Что касается Китая, Горбачев и его советники были очарованы его траекторией и экспериментировали с реформами предприятий в китайском стиле. То, что они не прижились на русской земле, объяснялось не их неумением, а структурными различиями. В китайской деревне новые возможности для квазичастного фермерства в 1970-х годах встретили бурный отклик, а административная перестановка во время «культурной революции» позволила местным властям стать влиятельными менеджерами по накоплению капитала. Для китайского капитала последовали благотворные циклы роста, реформ и политической стабильности. Советский Союз, напротив, дольше оставался в командном режиме; прочно обозначились контуры военно-промышленного комплекса и коллективизированного сельского хозяйства. Поэтому сопротивление реформам было гораздо сильнее, и именно это побудило Горбачева принять рискованную стратегию гласности — либерализацию СМИ и частичную демократизацию. Гласность не только спровоцировала оппозицию со стороны консерваторов, но и подстегнула политизацию, проявляющуюся в кампаниях, волнах забастовок и национальных восстаниях. Горбачев был вынужден лавировать туда-сюда, останавливаться или идти на компромисс на одном этапе, а на другом его тянуло вперед. Потеря центрального контроля угрожала на каждом шагу. Когда 1980-е подошли к концу, гласность пересеклась с колониальной географией, совершенно непохожей на пекинскую. В то время как китайский колониализм, главным образом в Тибете и Синьцзяне, был жестоким, это население сравнительно невелико. Советский Союз, напротив, был воссоздан при Сталине как великороссийская гегемония над множеством угнетенных национальностей и с неформальной империей, охватывающей большую часть Восточной Европы.

Гласность привлекала, а также стимулировала проекты реформ единомышленников в государствах Восточной Европы. Затем они зажгли прикосновение ко всему зданию господства. В 1989 году смена режимов и национальные восстания в Восточной Европе бумерангом перекинулись на СССР, спровоцировав захват власти региональными лидерами и каскад сепаратистских движений, прокатившихся по ныне окончательно разъединяющемуся советскому пространству.

С уходом Горбачева мы можем задуматься об историческом переходе от «коммунизма». Командная экономика, которой он руководил, являла собой классовый проект — не рабочих и крестьян, украшавших ее знамена, а номенклатура. Как и в большинстве государств, в Советском Союзе были периоды стабильности и процветания, в первую очередь 1950–1970-е годы, а иногда и меньше, о чем могли свидетельствовать собственные деды Горбачева, изжеванные на куски в лагерях для военнопленных на Украине 1930-х годов. Государство, которое вслед за Горбачевым превратилось в сегодняшнюю капиталистическую Россию, не является ни более свободным, ни более равноправным, ни эмансипированным, чем оно было во времена командной экономики горбачевской эры — это результат, который западный либерализм запоздало видит, но поймет ли он?
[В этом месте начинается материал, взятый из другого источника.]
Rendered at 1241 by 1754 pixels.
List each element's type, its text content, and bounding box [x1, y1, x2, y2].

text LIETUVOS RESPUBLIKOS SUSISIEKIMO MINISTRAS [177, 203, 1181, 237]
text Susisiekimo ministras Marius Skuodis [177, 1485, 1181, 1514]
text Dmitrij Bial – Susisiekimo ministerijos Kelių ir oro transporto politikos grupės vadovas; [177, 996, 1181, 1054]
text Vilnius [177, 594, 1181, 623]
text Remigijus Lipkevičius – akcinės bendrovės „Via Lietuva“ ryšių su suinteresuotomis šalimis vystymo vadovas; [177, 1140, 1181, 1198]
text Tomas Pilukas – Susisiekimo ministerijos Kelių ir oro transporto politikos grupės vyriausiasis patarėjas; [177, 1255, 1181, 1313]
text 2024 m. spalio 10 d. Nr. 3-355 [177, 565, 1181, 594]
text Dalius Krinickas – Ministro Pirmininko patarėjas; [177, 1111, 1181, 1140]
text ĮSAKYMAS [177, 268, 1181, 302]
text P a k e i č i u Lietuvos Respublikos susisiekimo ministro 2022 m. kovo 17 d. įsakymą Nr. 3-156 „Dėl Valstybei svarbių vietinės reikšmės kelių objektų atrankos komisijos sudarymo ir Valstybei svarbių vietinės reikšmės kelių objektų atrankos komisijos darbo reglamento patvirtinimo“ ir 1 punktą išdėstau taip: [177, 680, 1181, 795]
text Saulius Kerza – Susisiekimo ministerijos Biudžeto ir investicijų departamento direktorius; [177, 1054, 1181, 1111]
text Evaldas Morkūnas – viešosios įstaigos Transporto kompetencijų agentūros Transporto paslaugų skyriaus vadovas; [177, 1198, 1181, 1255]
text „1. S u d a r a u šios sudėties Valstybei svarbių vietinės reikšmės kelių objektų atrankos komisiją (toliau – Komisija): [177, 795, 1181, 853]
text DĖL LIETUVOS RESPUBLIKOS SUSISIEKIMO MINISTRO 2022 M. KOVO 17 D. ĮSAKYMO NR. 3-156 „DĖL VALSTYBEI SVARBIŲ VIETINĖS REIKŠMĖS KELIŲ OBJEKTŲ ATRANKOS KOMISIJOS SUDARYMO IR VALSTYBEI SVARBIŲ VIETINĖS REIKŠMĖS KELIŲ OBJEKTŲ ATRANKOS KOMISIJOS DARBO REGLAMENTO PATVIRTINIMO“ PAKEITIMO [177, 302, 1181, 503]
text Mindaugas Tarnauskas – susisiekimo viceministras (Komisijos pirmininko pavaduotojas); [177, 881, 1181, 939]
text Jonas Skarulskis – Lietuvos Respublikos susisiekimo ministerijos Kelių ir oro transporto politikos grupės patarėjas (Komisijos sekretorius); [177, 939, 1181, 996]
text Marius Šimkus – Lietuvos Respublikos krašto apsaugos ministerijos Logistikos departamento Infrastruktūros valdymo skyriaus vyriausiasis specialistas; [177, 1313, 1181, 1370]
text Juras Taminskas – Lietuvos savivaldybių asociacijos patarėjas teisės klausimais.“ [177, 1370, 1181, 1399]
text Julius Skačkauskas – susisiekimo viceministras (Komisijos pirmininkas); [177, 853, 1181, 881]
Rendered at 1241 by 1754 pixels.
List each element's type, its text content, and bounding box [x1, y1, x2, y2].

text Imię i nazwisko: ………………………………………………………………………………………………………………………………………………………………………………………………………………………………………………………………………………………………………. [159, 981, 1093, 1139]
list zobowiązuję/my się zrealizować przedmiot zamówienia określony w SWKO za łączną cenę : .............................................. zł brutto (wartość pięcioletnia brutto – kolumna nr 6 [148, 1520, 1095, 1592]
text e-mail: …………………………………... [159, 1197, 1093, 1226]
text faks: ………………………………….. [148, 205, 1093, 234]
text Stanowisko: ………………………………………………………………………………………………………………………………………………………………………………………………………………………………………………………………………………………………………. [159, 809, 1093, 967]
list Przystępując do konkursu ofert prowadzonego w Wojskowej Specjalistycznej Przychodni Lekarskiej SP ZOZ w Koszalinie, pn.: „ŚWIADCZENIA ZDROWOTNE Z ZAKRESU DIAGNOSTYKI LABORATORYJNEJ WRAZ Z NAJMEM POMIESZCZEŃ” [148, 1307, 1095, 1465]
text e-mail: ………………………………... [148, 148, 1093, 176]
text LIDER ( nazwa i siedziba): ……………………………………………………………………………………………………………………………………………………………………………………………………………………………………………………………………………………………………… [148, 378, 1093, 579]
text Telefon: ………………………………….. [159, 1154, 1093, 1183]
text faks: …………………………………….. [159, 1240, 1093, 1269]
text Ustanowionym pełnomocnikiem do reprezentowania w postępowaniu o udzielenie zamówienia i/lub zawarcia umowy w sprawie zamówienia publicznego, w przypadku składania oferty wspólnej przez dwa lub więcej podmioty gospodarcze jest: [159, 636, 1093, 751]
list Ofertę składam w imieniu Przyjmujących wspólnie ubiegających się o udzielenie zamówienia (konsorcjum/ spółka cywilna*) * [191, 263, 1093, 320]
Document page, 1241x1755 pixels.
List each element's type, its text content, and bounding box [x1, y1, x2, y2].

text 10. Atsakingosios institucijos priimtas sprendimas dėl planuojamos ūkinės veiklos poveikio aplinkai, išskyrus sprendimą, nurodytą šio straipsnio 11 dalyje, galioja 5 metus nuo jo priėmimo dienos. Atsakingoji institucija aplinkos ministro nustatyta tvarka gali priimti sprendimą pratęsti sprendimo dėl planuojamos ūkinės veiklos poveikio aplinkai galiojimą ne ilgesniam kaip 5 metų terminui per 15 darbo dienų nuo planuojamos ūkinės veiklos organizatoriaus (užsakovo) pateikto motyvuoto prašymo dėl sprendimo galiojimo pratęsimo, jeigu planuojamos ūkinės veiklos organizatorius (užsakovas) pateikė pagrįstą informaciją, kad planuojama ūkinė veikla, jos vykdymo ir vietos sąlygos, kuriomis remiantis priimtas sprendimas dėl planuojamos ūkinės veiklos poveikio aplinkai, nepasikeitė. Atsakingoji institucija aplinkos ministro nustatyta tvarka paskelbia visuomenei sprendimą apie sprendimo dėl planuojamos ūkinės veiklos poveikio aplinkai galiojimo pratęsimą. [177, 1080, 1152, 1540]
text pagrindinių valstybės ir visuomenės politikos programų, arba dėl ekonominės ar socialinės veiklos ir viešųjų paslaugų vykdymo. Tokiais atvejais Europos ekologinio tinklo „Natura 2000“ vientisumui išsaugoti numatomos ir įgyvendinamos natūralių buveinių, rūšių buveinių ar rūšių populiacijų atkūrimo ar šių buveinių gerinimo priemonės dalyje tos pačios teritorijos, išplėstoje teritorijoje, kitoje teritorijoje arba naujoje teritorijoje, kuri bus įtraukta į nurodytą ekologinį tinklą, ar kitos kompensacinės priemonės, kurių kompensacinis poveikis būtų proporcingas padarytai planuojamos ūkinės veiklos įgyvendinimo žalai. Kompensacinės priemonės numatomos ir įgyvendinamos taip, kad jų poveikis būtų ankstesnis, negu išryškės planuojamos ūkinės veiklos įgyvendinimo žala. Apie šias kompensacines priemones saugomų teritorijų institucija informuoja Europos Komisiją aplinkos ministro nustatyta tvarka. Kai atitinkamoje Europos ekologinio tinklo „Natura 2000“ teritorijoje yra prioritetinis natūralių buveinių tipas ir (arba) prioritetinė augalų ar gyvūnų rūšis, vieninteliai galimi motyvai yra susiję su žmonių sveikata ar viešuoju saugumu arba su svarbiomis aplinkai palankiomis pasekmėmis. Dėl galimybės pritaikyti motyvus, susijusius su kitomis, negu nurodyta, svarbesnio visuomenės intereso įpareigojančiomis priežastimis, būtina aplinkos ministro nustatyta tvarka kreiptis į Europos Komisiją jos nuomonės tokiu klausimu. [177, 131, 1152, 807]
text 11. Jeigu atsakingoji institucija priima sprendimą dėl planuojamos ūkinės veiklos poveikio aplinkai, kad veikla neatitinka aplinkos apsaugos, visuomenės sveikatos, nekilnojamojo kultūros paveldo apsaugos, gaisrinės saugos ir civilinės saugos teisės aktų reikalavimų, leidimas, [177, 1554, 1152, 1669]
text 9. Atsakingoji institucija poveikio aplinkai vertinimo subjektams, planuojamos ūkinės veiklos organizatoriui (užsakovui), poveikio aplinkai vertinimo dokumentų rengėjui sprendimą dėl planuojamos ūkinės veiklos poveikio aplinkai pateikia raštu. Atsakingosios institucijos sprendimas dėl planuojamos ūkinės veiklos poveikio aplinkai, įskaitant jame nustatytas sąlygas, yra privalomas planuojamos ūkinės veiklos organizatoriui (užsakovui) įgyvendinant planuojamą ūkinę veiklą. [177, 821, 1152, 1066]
Горбачев называл себя одновременно «продуктом номенклатура [and] его могильщик. Формально это неопровержимо, и все же проводимые им реформы были рассчитаны на сохранение власти тех же чиновников, в алхимии, превращавшей бюрократическое железо в плутократическое золото. Способствуя большему социальному неравенству и незащищенности, процесс рыночных реформ, который он инициировал, перетек в бурные 1990-е годы и вызвал реакционную реакцию авторитарной централизации, которая определила последующую эпоху. Хотя они очень разные по характеру, между Горбачевым и Путиным существует большая преемственность, чем принято считать как на Западе, так и на Востоке.

источник: www.rs21.org.uk

Насколько полезен был этот пост?

Нажмите на звездочку, чтобы поставить оценку!

Средний рейтинг 0 / 5. Подсчет голосов: 0

Голосов пока нет! Будьте первым, кто оценит этот пост.